Killer Joe
Le dernier opus de William Friedkin est un réjouissant jeu de massacre qui commence comme un film noir pervers et bascule dans un huis-clos aussi malsain que drôle. Un véritable défouloir misanthrope porté par une impeccable maîtrise de la mise en scène.

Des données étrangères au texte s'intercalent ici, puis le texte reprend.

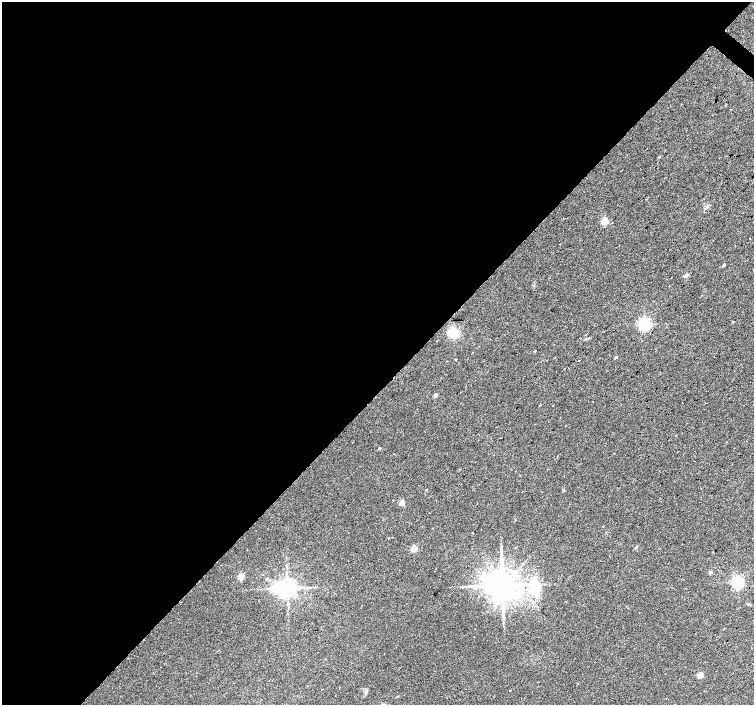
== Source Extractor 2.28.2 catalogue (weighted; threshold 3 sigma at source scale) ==
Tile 5 of 4 x 4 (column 1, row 2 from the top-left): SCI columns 1-1503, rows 2981-4386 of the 6015 x 6027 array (HDU 1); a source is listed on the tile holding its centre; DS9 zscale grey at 2 x 2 block average (1 PNG px = mean of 2 x 2 image px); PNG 756 x 707 px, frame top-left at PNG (2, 2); no overlay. Shown black and unused: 55% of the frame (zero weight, under 2 of 3 exposures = <1% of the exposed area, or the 3 px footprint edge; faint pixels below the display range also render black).
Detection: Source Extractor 2.28.2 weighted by HDU 2 'WHT'; one run over the whole footprint, this tile lists its part. Background 0.0327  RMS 0.0064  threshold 0.0286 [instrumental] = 3 sigma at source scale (4.5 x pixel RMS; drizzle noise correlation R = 1.50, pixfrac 1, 0.0396/0.0396 arcsec/px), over >= 5 px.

Emile Hirsch et Matthew McConaughey
Voilà sans doute un sujet que n'auraient pas renié les frères Coen : pour se sortir des ennuis, Chris, une petite frappe aussi peu doué qu'il est veule (Emile Hirsh fait un idéal Léonardo Di Caprio de petite taille) décide avec la complicité de son père Ansel (Thomas Hayden Church), dont la lâcheté n'a d'égale que l’immense bêtise, de tuer sa mère pour toucher l'assurance vie dont sa sœur Dottie (Juno Temple), une innocente blonde restée mentalement bloquée avant la puberté, est la bénéficiaire. Mais tuer quelqu'un n'étant pas chose aisée, ils font appel à Killer Joe (Matthew Mc Conaughey fait un idéal Tom Cruise de grande taille), un ange de la mort tout de noir vêtu, flic en semaine et tueur le week-end, histoire d'arrondir les fins de mois. Or, monsieur demande 25 000 $ d'avance que nos deux ratés sont incapables d'aligner. En remplacement, la nature psychopathe du Killer Joe ne tardant pas à pointer le bout de son nez, le professionnel demande la sœur comme caution. Mais, contrairement aux frères Coen, Friedkin ne semble avoir aucune empathie pour cette famille pauvre, mal éduquée qu'il se plait à décrire dans de drôles de séquences grotesques. On rit de bon cœur au sein de cette bande d'affreux, prêt à tout les mauvais coups, dont la conscience semble à peine irritée tant leur cupidité est immense. Bien sûr, l'œuvre devrait se savourer grâce à une pointe de cynisme, celui qui nous protège en tant que spectateur – nous ne sommes pas eux, nous ne pouvons l'être. Mais, ce n'est pas tout à fait cela car il n'y a, dans ce ballet d'âmes noires, aucune échappatoire et face à la figure du Mal représentée par Killer Joe, la pure et simplette Dottie n'a que son imaginaire pour se sortir du marasme. Il n'y a pas (ou plus) de morale semble dire Friedkin. Existent cependant, au fond du gouffre humain, quelques fugaces mais réelles éclaircies notamment lorsque la belle-mère du dealer, Sharla, (Gina Gershon, excellente), apparaît soudainement profondément touchée de devoir livrer la jeune fille bien qu'elle fasse partie de la combine.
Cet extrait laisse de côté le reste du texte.